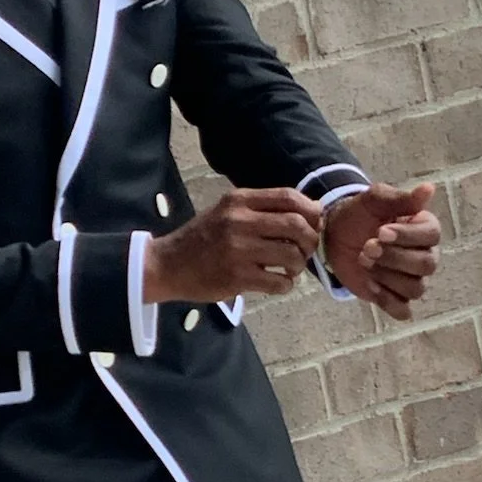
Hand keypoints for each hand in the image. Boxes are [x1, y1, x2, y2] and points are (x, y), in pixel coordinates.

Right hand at [144, 187, 319, 302]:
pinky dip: (286, 284)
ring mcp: (238, 249)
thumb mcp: (226, 212)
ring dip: (298, 265)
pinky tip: (277, 283)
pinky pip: (278, 281)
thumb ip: (260, 209)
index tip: (314, 224)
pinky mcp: (237, 277)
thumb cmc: (202, 239)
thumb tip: (308, 213)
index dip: (312, 210)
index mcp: (239, 200)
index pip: (289, 197)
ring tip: (290, 269)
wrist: (167, 265)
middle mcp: (239, 221)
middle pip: (297, 225)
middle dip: (310, 240)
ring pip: (292, 255)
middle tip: (305, 250)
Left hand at [322, 183, 441, 319]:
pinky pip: (403, 311)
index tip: (381, 231)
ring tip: (364, 261)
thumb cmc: (360, 214)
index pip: (431, 236)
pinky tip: (369, 283)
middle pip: (426, 265)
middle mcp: (425, 255)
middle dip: (393, 257)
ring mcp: (411, 279)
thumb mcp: (375, 200)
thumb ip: (400, 199)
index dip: (406, 236)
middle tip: (366, 247)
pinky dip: (386, 300)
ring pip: (415, 289)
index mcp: (425, 229)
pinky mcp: (395, 298)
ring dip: (387, 276)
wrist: (335, 235)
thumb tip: (429, 189)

________________

▸ **THE TASK**: For the word "index", count how many lines of the entries contain it; give the number and nothing more.

▸ **SOLUTION FOR THIS TASK**: 8